Preta Ferreira, cantora e militante do Movimento Sem Terra do Centro, foi presa em 2019 por ser ativista política em razão de indivíduos em vivência de rua em grandes centros urbanos, principalmente na grande São Paulo. Podemos considerar Preta como o Sul e as autoridades que a levaram até a sua prisão como o Norte. “O Sul foi duplamente silenciado: porque alegadamente não tinha nada para dizer e porque não tinha linguagem para o fazer”. a fim de não ser silenciada duplamente após sua primeira silenciação, Preta redige um livro em forma de diário em que relata seus dias vividos enquanto privada de liberdade e a forma como quem fala (e luta) sobre essas questões étinico-racias é censurado.
Em muitos de seus relatos Preta expõe que o tratamento dado a ela e as demais detentas do presídio feminino pelos funcionários só se torna minimamente humano após a ativista receber visitas de senadores e políticos importantes e conhecidos na capital e no estado. Esse relato pode ser usado como comprovação do discurso de Sara Araújo em relação à linguagem, “(...) a questão da linguagem é crucial quando falamos de uma ecologia de direitos e de justiças, porque, ainda que estejamos disponíveis para reconhecer outras realidades jurídicas, tem sido difícil pensar outro meio de estabelecer pontes, sem que os termos em que se desenvolve o debate sejam definidos pelo direito moderno”.

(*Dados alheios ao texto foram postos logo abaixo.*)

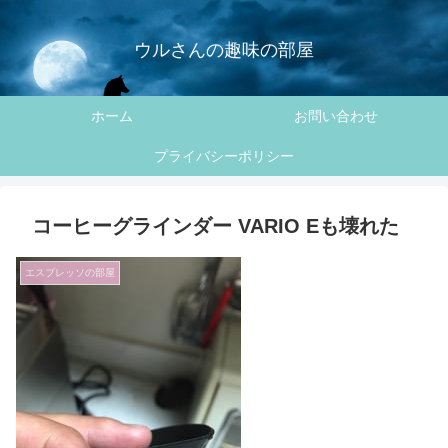
ウルさんの趣味の部屋
ホーム
お問い合わせ
プライバシーポリシー
コーヒーグラインダー VARIO Eも壊れた
エスプレッソの部屋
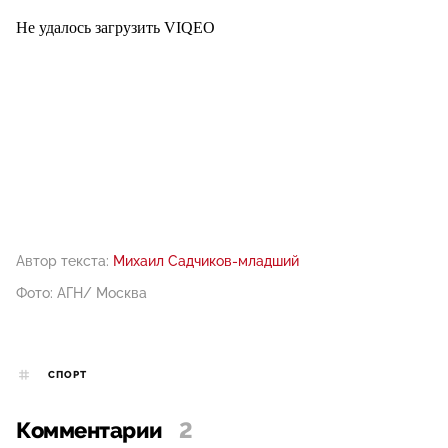
Не удалось загрузить VIQEO
Автор текста:
Михаил Садчиков-младший
Фото: АГН/ Москва
СПОРТ
Комментарии
2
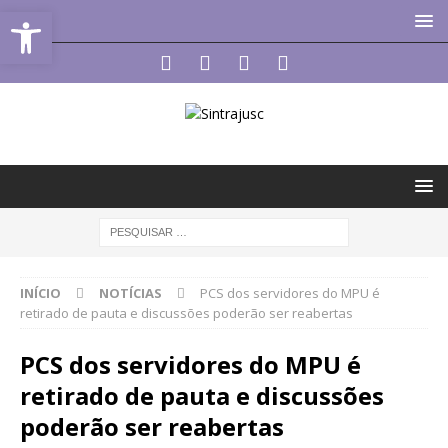
Abrir a barra de ferramentas
INÍCIO
NOTÍCIAS
PCS dos servidores do MPU é
retirado de pauta e discussões poderão ser reabertas
PCS dos servidores do MPU é
retirado de pauta e discussões
poderão ser reabertas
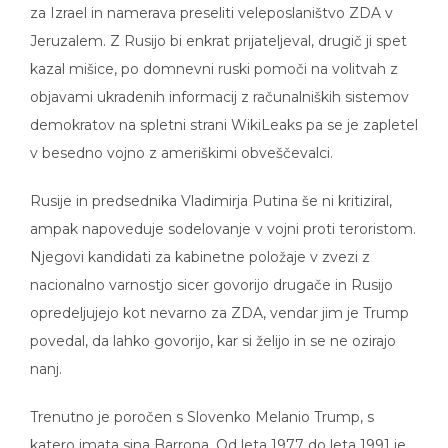
za Izrael in namerava preseliti veleposlaništvo ZDA v
Jeruzalem. Z Rusijo bi enkrat prijateljeval, drugič ji spet
kazal mišice, po domnevni ruski pomoči na volitvah z
objavami ukradenih informacij z računalniških sistemov
demokratov na spletni strani WikiLeaks pa se je zapletel
v besedno vojno z ameriškimi obveščevalci.
Rusije in predsednika Vladimirja Putina še ni kritiziral,
ampak napoveduje sodelovanje v vojni proti teroristom.
Njegovi kandidati za kabinetne položaje v zvezi z
nacionalno varnostjo sicer govorijo drugače in Rusijo
opredeljujejo kot nevarno za ZDA, vendar jim je Trump
povedal, da lahko govorijo, kar si želijo in se ne ozirajo
nanj.
Trenutno je poročen s Slovenko Melanio Trump, s
katero imata sina Barrona. Od leta 1977 do leta 1991 je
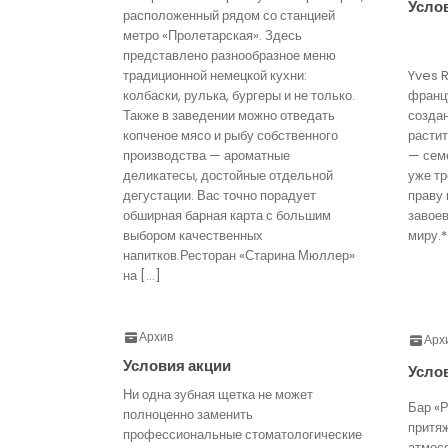
Усло
расположенный рядом со станцией
метро «Пролетарская». Здесь
представлено разнообразное меню
традиционной немецкой кухни:
Yves 
колбаски, рулька, бургеры и не только.
франц
Также в заведении можно отведать
созда
копченое мясо и рыбу собственного
расти
производства — ароматные
— семе
деликатесы, достойные отдельной
уже тр
дегустации. Вас точно порадует
праву 
обширная барная карта с большим
завое
выбором качественных
миру.*
напитков.Ресторан «Старина Мюллер»
на […]
Архив
Арх
Условия акции
Усло
Ни одна зубная щетка не может
Бар «Р
полноценно заменить
притя
профессиональные стоматологические
атмос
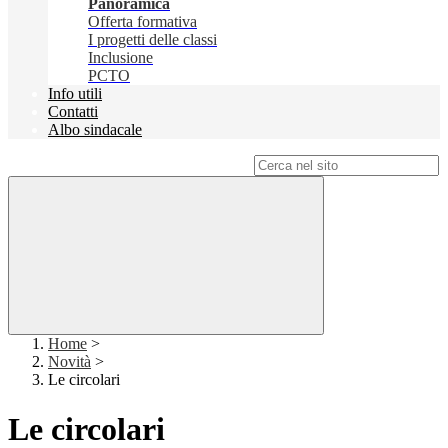
Panoramica
Offerta formativa
I progetti delle classi
Inclusione
PCTO
Info utili
Contatti
Albo sindacale
Campo di ricerca per le pagine del sito
Home
>
Novità
>
Le circolari
Le circolari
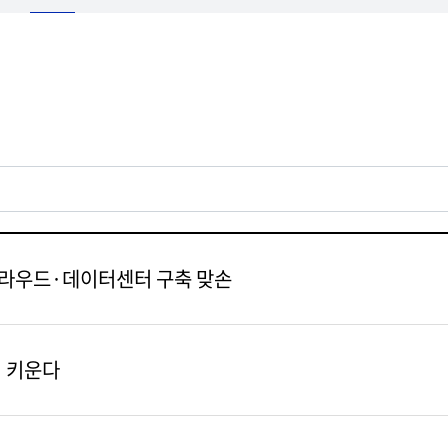
 클라우드·데이터센터 구축 맞손
서 키운다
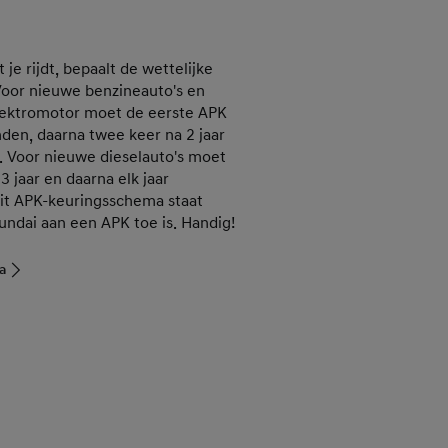
 je rijdt, bepaalt de wettelijke
Voor nieuwe benzineauto's en
lektromotor moet de eerste APK
inden, daarna twee keer na 2 jaar
r. Voor nieuwe dieselauto's moet
3 jaar en daarna elk jaar
dit APK-keuringsschema staat
ndai aan een APK toe is. Handig!
a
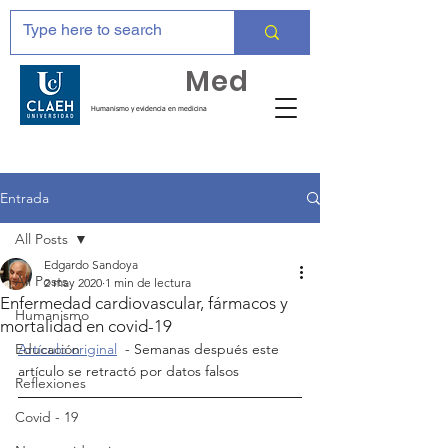
Huma
Med
Humanismo y evidencia en medicina
Entrada
All Posts
Edgardo Sandoya
All Posts
2 may 2020
1 min de lectura
Enfermedad cardiovascular, fármacos y
Humanismo
mortalidad en covid-19
Educación
Artículo original
  - Semanas después este 
artículo se retractó por datos falsos
Reflexiones
Covid - 19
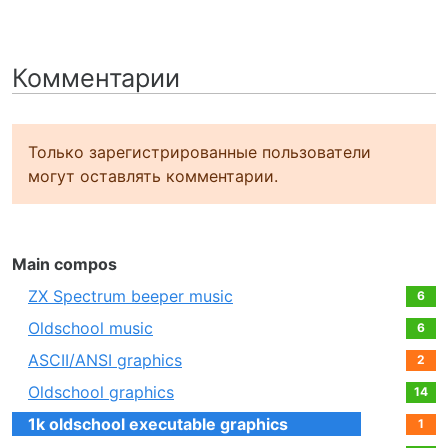
Комментарии
Только зарегистрированные пользователи
могут оставлять комментарии.
Main compos
ZX Spectrum beeper music
6
Oldschool music
6
ASCII/ANSI graphics
2
Oldschool graphics
14
1k oldschool executable graphics
1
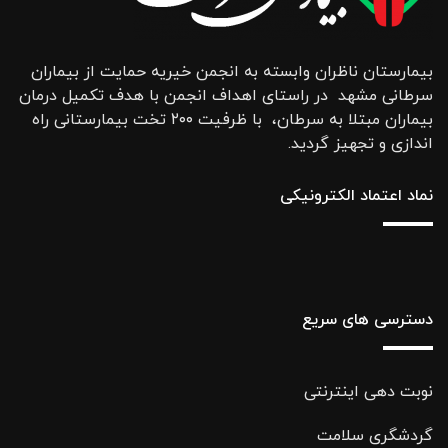
بیمارستان ناظران وابسته به انجمن خیریه حمایت از بیماران
سرطانی مشهد در راستای اهداف انجمن با هدف تکمیل درمان
بیماران مبتلا به سرطان، با ظرفیت ۲۰۰ تخت بیمارستانی راه
اندازی و تجهیز گردید.
نماد اعتماد الکترونیکی
دسترسی های سریع
نوبت دهی اینترنتی
گردشگری سلامت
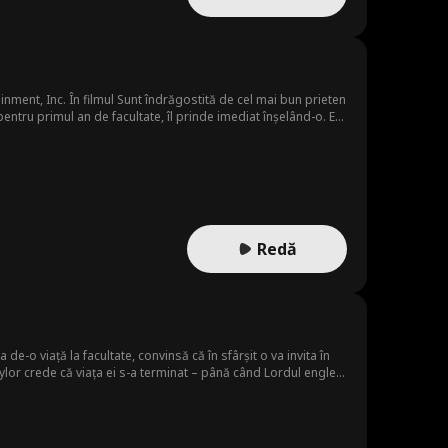
nment, Inc. În filmul Sunt îndrăgostită de cel mai bun prieten
pentru primul an de facultate, îl prinde imediat înșelând-o. Ea
 este la facultate pe același campus. Când pasiunea ei din
 rele și, cel mai rău dintre toate, fratele lui Kaitlyn încearcă
Redă
de-o viață la facultate, convinsă că în sfârșit o va invita în
aylor crede că viața ei s-a terminat – până când Lordul englez
 de cameră britanic și atrăgător, asta s-ar putea să fie mai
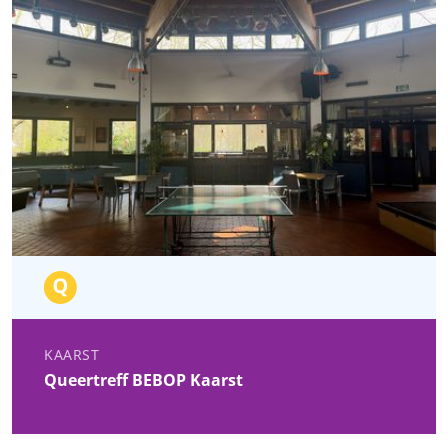
KAARST
Queertreff BEBOP Kaarst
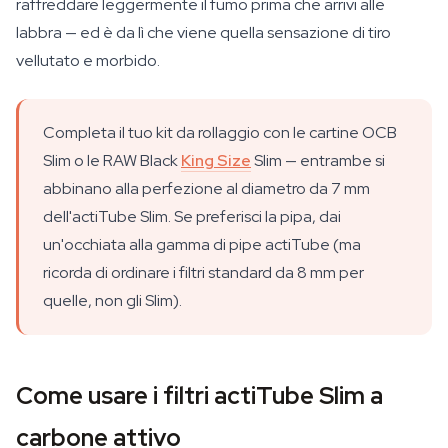
raffreddare leggermente il fumo prima che arrivi alle
labbra — ed è da lì che viene quella sensazione di tiro
vellutato e morbido.
Completa il tuo kit da rollaggio con le cartine OCB
Slim o le RAW Black
King Size
Slim — entrambe si
abbinano alla perfezione al diametro da 7 mm
dell'actiTube Slim. Se preferisci la pipa, dai
un'occhiata alla gamma di pipe actiTube (ma
ricorda di ordinare i filtri standard da 8 mm per
quelle, non gli Slim).
Come usare i filtri actiTube Slim a
carbone attivo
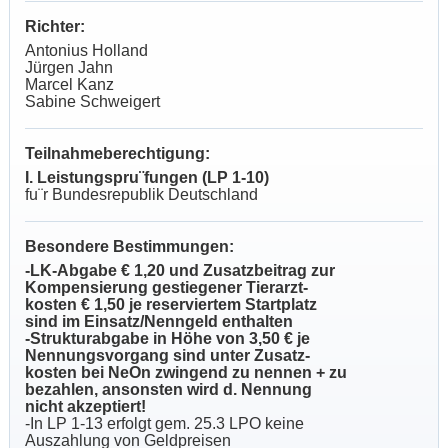
Richter:
Antonius Holland
Jürgen Jahn
Marcel Kanz
Sabine Schweigert
Teilnahmeberechtigung:
I. Leistungspru¨fungen (LP 1-10)
fu¨r Bundesrepublik Deutschland
Besondere Bestimmungen:
-LK-Abgabe € 1,20 und Zusatzbeitrag zur
Kompensierung gestiegener Tierarzt-
kosten € 1,50 je reserviertem Startplatz
sind im Einsatz/Nenngeld enthalten
-Strukturabgabe in Höhe von 3,50 € je
Nennungsvorgang sind unter Zusatz-
kosten bei NeOn zwingend zu nennen + zu
bezahlen, ansonsten wird d. Nennung
nicht akzeptiert!
-In LP 1-13 erfolgt gem. 25.3 LPO keine
Auszahlung von Geldpreisen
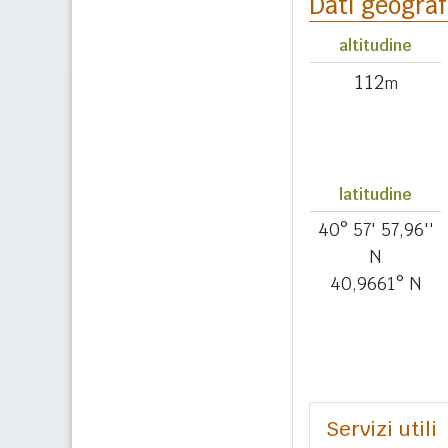
Dati geograf
altitudine
112
m
latitudine
40° 57' 57,96''
N
40,9661° N
Servizi utili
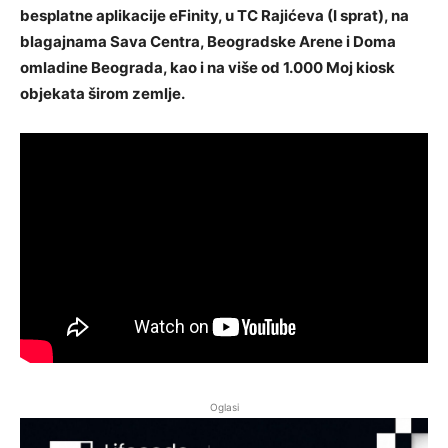
besplatne aplikacije eFinity, u TC Rajićeva (I sprat), na
blagajnama Sava Centra, Beogradske Arene i Doma
omladine Beograda, kao i na više od 1.000 Moj kiosk
objekata širom zemlje.
Oglasi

Tendo a mulher preta, sem teto e ativista como o Sul, silenciada, e os políticos, ricos e conhecidos, que a visitam como Norte, é quase impossível não diferenciar o respeito atribuído a eles, a linha abissal que os separa entre quem é merecedor de respeito e direito e quem não está explícita diante a esse cenário. E assim o sul segue, infelizmente, sendo não apenas duplamente, como infinitamente silenciado.
Referências:
Ferreira, Preta. Minha carne: diário de uma prisão. Boitempo - SP, 2020.